====== AANGELEVERDE TEKST

ECLI:NL:RBAMS:2025:6822

Rechtbank Amsterdam

Datum uitspraak
16 september 2025
Publicatiedatum
16 september 2025
Zaaknummer
C/13/772295 / KG ZA 25-555
Instantie
Rechtbank Amsterdam
Type
Uitspraak
Procedures
  • Kort geding
Vindplaatsen
  • Rechtspraak.nl
AI samenvatting door LexboostAutomatisch gegenereerd

Vordering tot publicatieverbod en rectificatie door politieke partij en partijleider tegen nieuwswebsite Follow The Money

In deze zaak vorderen een politieke partij en haar partijleider een publicatieverbod en rectificatie van een artikel op de nieuwswebsite Follow The Money (FTM). Het artikel suggereert dat de partij banden heeft met de Chinese overheid en de Chinese Communistische Partij. De eisers stellen dat deze beweringen onjuist zijn en hun eer en goede naam aantasten. Tijdens de zitting op 28 augustus 2025 hebben de eisers hun vorderingen toegelicht, terwijl FTM verweer heeft gevoerd. De voorzieningenrechter heeft geoordeeld dat de journalistieke vrijheid van FTM zwaarder weegt dan de belangen van de eisers. De vorderingen zijn afgewezen omdat de eisers niet aannemelijk hebben gemaakt dat de uitlatingen van FTM onrechtmatig zijn. De voorzieningenrechter heeft ook opgemerkt dat de eisers niet gebruik hebben gemaakt van de mogelijkheid tot wederhoor, wat hun zaak verder verzwakte. De eisers zijn veroordeeld in de proceskosten van FTM.

============

OPDRACHT 1
Op welke datum was de zitting volgens de uitspraak over Follow The Money?
OPDRACHT 2
Schrijf de uitspraak over Follow The Money verder, te beginnen na de laatste zin.
De vermeldingen spelen hierbij geen rol.

====== RIJEN

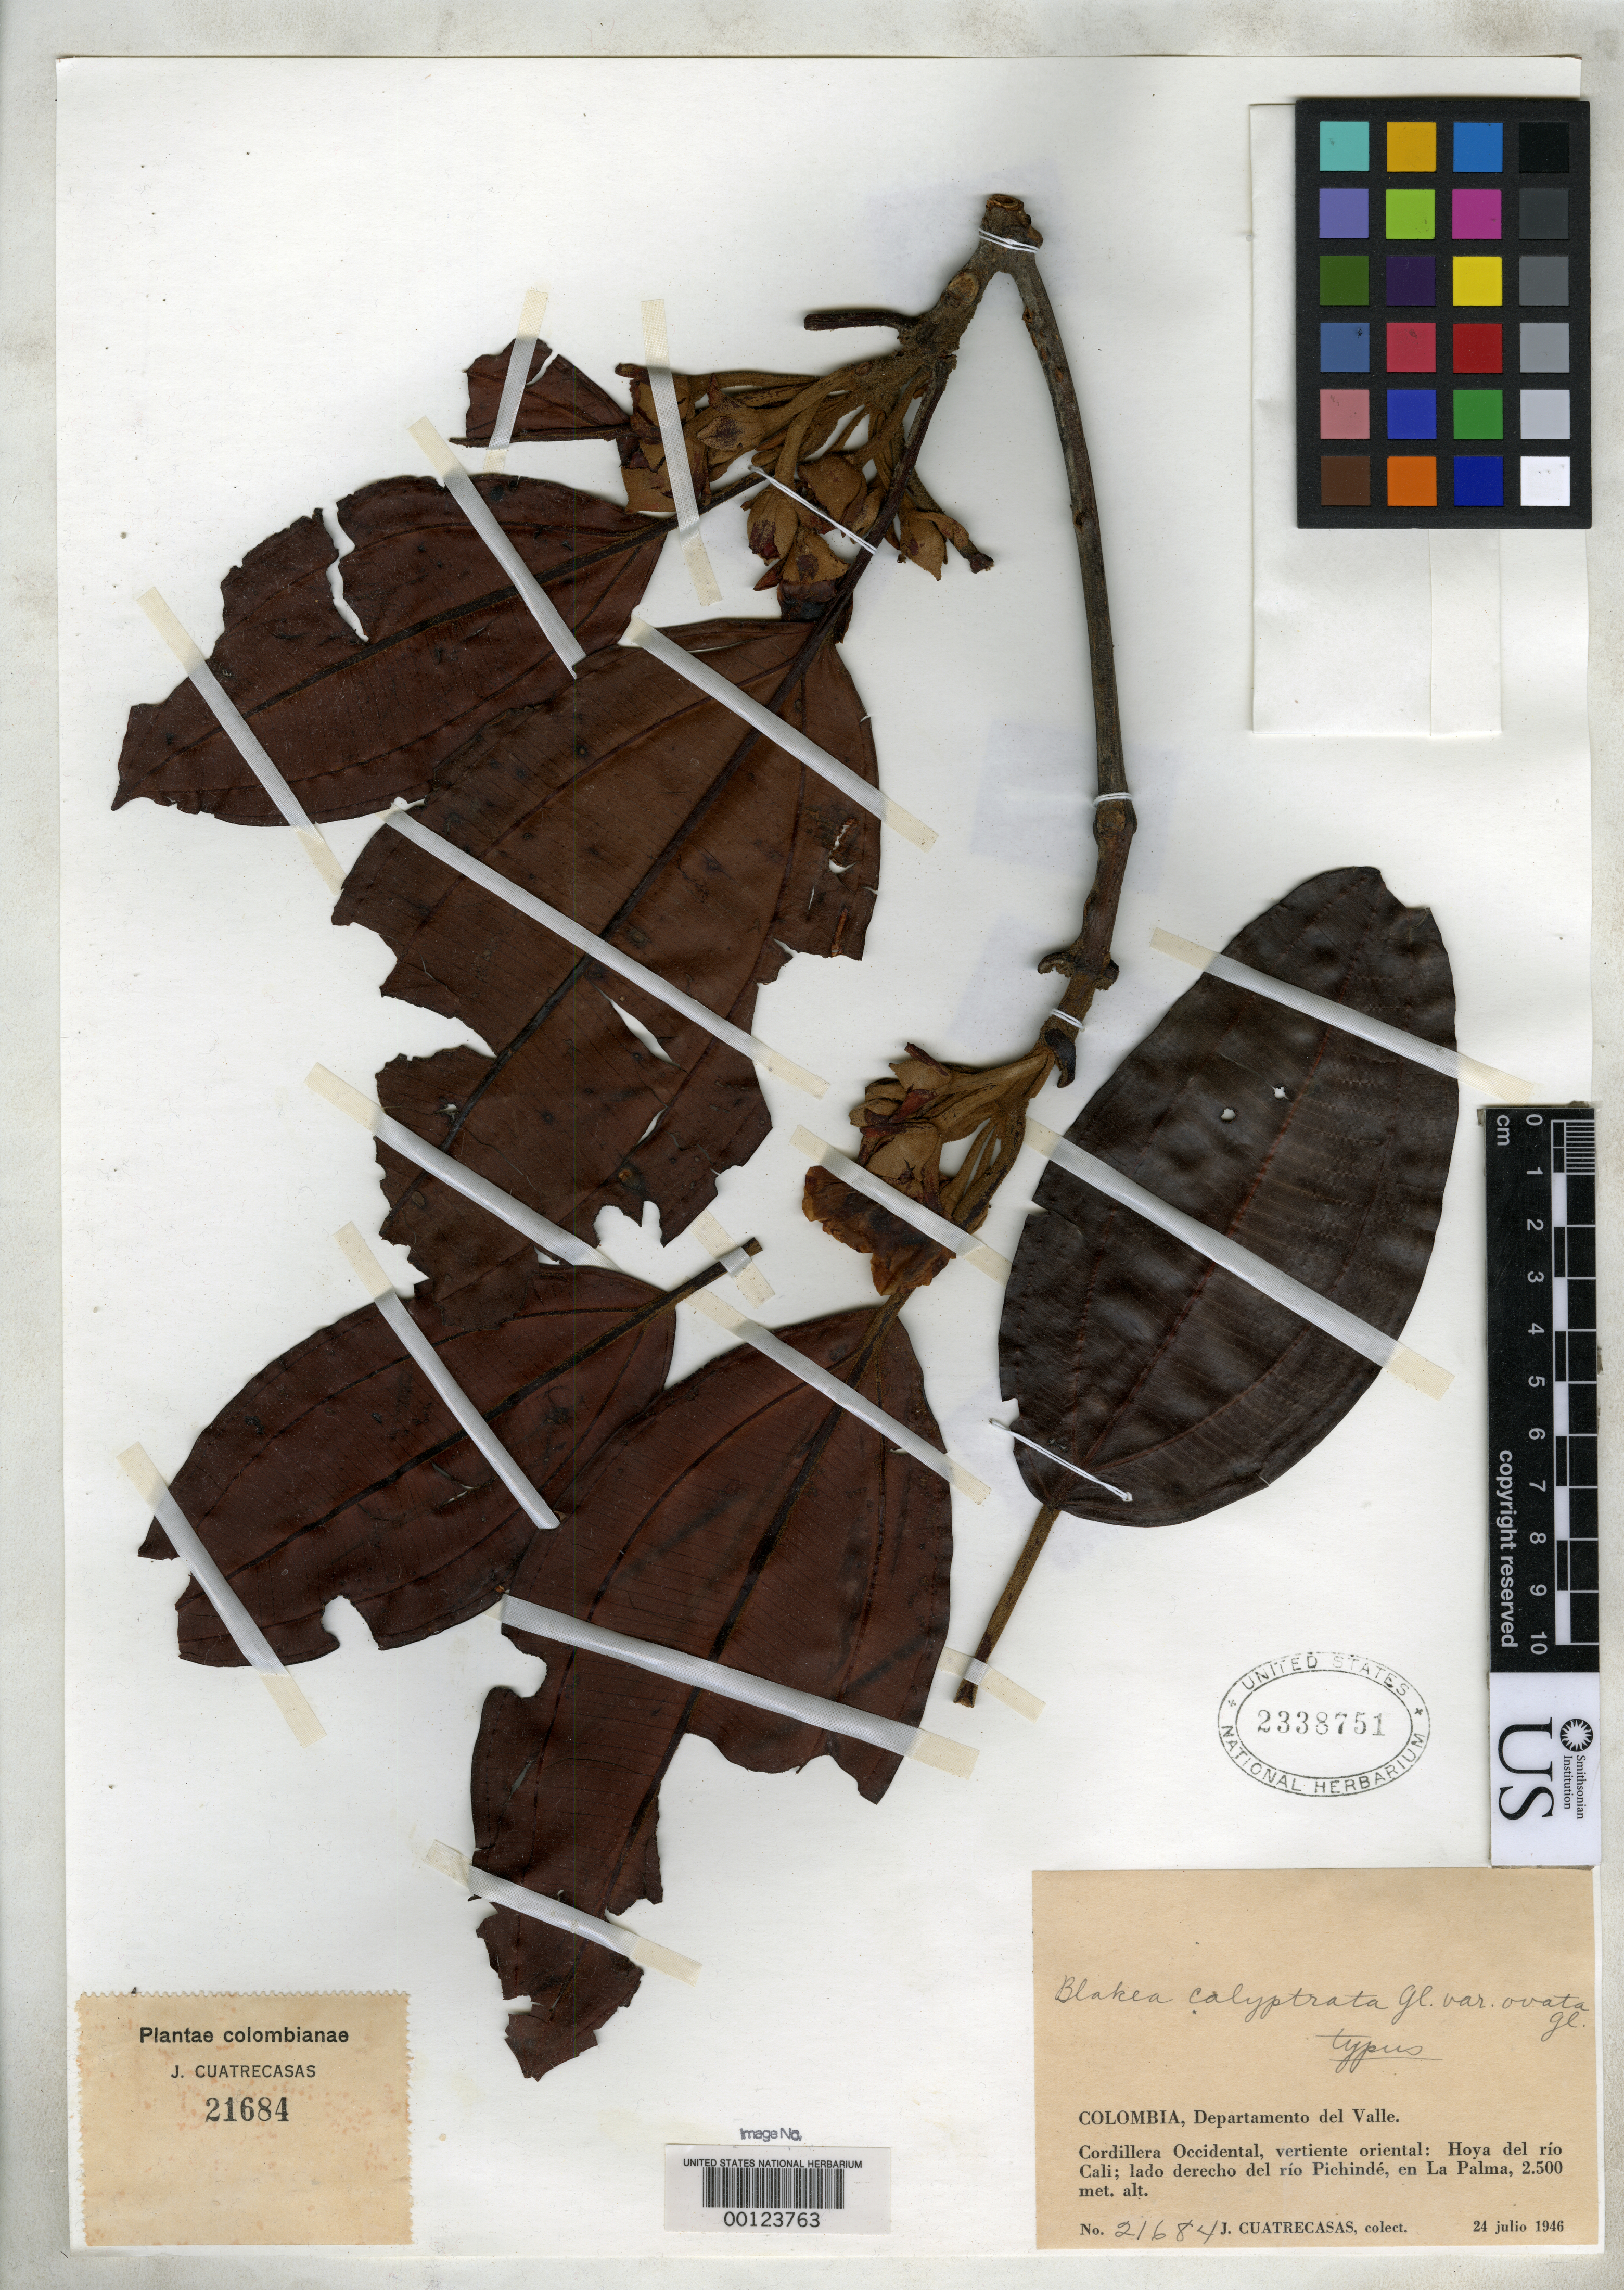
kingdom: Plantae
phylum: Tracheophyta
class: Magnoliopsida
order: Myrtales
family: Melastomataceae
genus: Blakea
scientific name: Blakea calyptrata var. ovata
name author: Gleason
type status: Isotype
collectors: J. Cuatrecasas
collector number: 21684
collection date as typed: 24 Jul 1946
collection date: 1946-07-24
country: Colombia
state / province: Valle del Cauca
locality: La Palma, Hoya del Rio Cali.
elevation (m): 2500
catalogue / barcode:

============

ANTWOORD 1
Op 28 augustus 2025.

ANTWOORD 2
Uitspraak

RECHTBANK Amsterdam

Civiel recht, voorzieningenrechter civiel
Zaaknummer: C/13/772295 / KG ZA 25-555 VVV/JD
Vonnis in kort geding van 12 september 2025
in de zaak van

1.[eiser] ,

wonende te [woonplaats] ,
2. de vereniging met volledige rechtsbevoegdheid
[naam vereniging, hierna eiser 2],
gevestigd te [vestigingsplaats] ,
eisende partijen bij dagvaarding van 24 juli 2025,
advocaat: mr. C.J. Nierop,
tegen
de besloten vennootschap met beperkte aansprakelijkheid
FOLLOW THE MONEY B.V.,
gevestigd te Amsterdam,
gedaagde partij,
advocaat: mr. M.Ch. Kaaks.
Eisende partijen zullen hierna [eiser] en [eiser 2] worden genoemd. Gedaagde partij zal hierna FTM worden genoemd.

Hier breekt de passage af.